Written task: Under this line are the records; write out word for word the part that begins at the line containing "zusammenzuführen. Details finden" and ends at the line containing "Im Tierforschungszentrum kann", and no more.

Provided data:
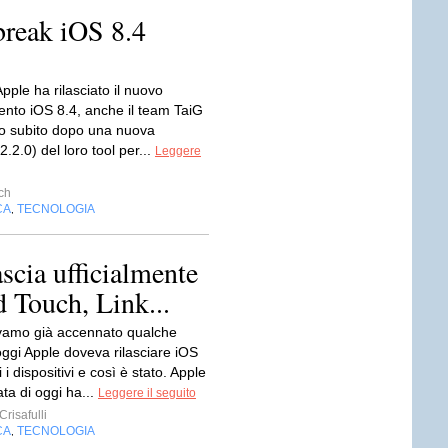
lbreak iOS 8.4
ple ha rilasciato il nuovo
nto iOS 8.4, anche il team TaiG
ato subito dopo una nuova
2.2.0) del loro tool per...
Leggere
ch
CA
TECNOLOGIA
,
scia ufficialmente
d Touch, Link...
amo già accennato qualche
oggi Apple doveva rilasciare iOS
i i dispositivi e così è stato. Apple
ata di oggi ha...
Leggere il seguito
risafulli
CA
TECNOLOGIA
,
--
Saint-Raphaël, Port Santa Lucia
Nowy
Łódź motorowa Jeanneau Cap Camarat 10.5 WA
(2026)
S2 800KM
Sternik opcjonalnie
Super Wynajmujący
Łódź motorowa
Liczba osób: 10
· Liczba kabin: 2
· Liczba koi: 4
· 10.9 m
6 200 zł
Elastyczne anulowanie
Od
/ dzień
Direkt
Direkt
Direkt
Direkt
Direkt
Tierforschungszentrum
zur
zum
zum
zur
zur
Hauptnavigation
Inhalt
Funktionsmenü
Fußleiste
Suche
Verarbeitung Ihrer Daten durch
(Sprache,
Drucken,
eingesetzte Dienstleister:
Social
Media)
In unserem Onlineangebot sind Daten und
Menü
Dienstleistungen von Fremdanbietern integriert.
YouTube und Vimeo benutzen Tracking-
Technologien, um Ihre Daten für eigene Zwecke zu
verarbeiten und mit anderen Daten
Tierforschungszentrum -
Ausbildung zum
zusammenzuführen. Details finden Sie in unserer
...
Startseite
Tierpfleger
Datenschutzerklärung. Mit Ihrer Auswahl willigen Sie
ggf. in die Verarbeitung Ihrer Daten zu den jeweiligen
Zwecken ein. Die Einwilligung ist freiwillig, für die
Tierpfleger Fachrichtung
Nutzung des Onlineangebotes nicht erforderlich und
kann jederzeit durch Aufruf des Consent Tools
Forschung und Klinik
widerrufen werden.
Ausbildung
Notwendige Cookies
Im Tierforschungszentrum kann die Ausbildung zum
---
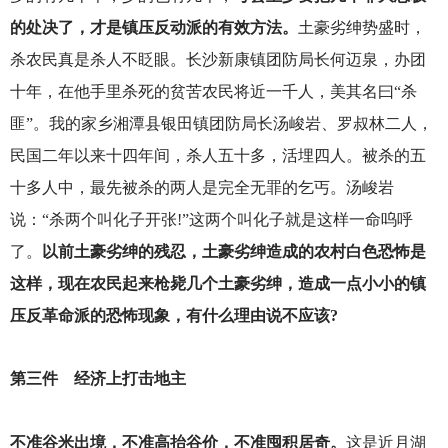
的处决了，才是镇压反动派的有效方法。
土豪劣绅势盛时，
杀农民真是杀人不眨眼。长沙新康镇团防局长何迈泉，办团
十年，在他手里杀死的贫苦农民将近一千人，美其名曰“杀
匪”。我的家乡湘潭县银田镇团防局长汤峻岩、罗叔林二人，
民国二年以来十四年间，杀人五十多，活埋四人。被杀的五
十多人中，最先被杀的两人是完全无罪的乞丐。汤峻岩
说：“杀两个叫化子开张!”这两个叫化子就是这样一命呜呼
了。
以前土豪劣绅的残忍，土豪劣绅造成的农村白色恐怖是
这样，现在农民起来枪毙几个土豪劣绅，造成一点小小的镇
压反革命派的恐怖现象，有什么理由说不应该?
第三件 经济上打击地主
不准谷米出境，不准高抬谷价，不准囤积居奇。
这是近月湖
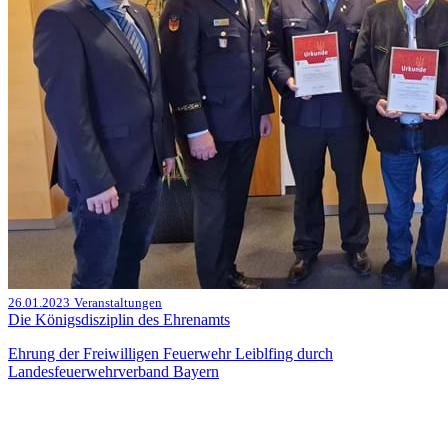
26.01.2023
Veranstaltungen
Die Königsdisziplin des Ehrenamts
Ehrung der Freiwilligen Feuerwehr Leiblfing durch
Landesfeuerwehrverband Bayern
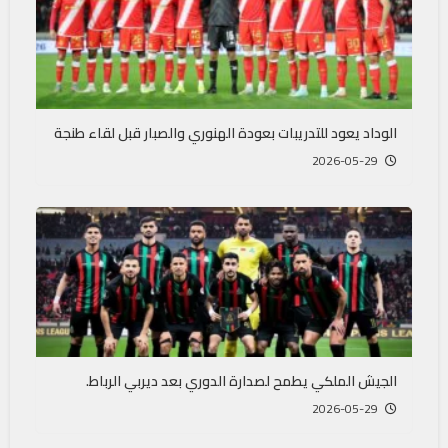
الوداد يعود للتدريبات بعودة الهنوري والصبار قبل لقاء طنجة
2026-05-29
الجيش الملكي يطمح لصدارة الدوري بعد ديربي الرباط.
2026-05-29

Output of the exercise:
zusammenzuführen. Details finden Sie in unserer
...
Startseite
Tierpfleger
Datenschutzerklärung. Mit Ihrer Auswahl willigen Sie
ggf. in die Verarbeitung Ihrer Daten zu den jeweiligen
Zwecken ein. Die Einwilligung ist freiwillig, für die
Tierpfleger Fachrichtung
Nutzung des Onlineangebotes nicht erforderlich und
kann jederzeit durch Aufruf des Consent Tools
Forschung und Klinik
widerrufen werden.
Ausbildung
Notwendige Cookies
Im Tierforschungszentrum kann die Ausbildung zum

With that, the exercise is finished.